[Opening Data shown section]
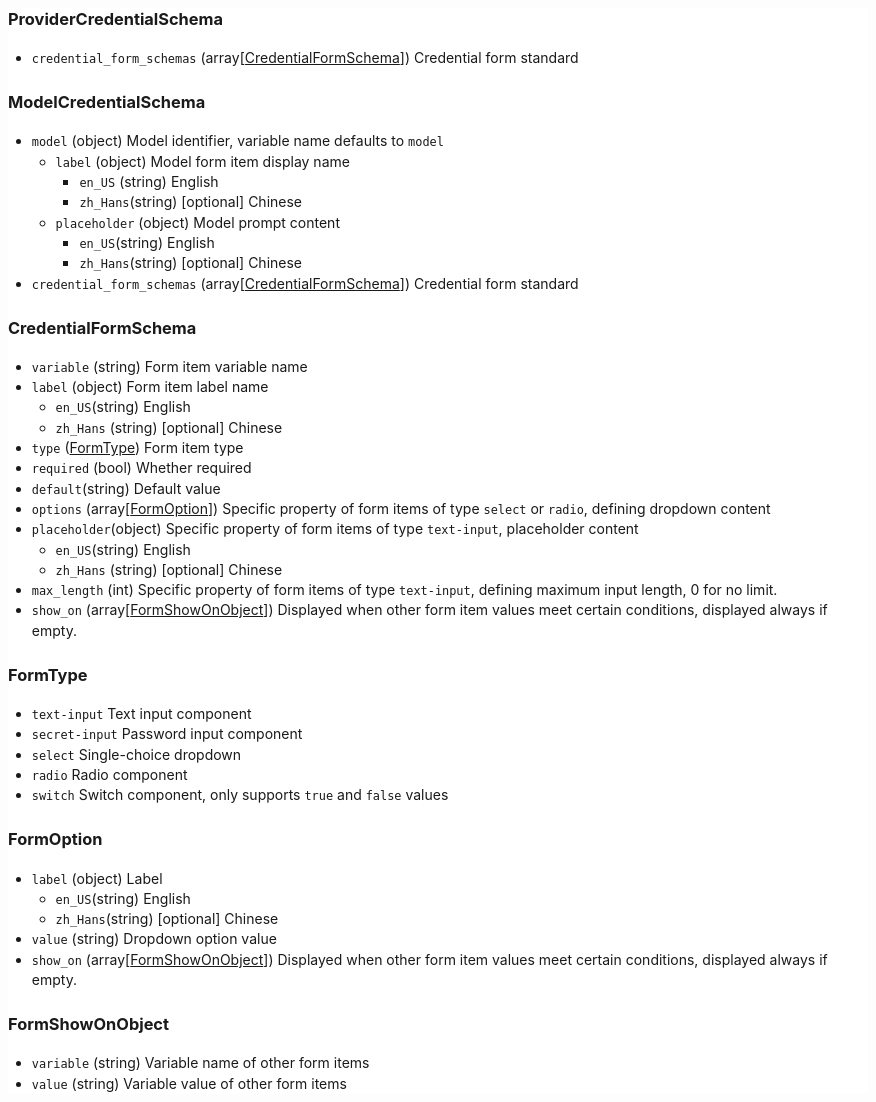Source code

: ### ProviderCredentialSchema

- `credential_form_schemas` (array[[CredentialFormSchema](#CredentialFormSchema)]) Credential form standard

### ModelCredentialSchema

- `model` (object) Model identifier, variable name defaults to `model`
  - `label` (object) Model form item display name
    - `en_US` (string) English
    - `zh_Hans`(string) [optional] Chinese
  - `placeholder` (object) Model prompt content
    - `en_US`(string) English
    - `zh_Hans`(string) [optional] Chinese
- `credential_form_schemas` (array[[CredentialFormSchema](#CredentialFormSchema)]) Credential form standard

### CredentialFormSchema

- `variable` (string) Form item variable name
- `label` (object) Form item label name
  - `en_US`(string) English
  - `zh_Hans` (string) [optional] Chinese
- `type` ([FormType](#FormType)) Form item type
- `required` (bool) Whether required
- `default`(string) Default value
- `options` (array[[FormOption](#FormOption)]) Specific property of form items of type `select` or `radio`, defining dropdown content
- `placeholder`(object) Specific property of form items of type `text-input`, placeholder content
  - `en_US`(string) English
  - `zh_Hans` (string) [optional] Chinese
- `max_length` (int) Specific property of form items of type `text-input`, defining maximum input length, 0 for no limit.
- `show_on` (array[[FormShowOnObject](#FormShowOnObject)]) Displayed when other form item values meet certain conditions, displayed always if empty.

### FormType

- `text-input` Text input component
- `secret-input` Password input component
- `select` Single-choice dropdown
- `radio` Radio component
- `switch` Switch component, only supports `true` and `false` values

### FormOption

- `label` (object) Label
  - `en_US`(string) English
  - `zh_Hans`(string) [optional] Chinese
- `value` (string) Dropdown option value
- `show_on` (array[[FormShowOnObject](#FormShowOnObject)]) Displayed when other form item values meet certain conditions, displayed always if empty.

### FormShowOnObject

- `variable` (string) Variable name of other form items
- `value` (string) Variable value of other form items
[Closing Data shown section]
## Assigned task
Everything from the line holding "### FormShowOnObject" through the last line of the entries should be retyped exactly, with no other lines.

## Task response
### FormShowOnObject

- `variable` (string) Variable name of other form items
- `value` (string) Variable value of other form items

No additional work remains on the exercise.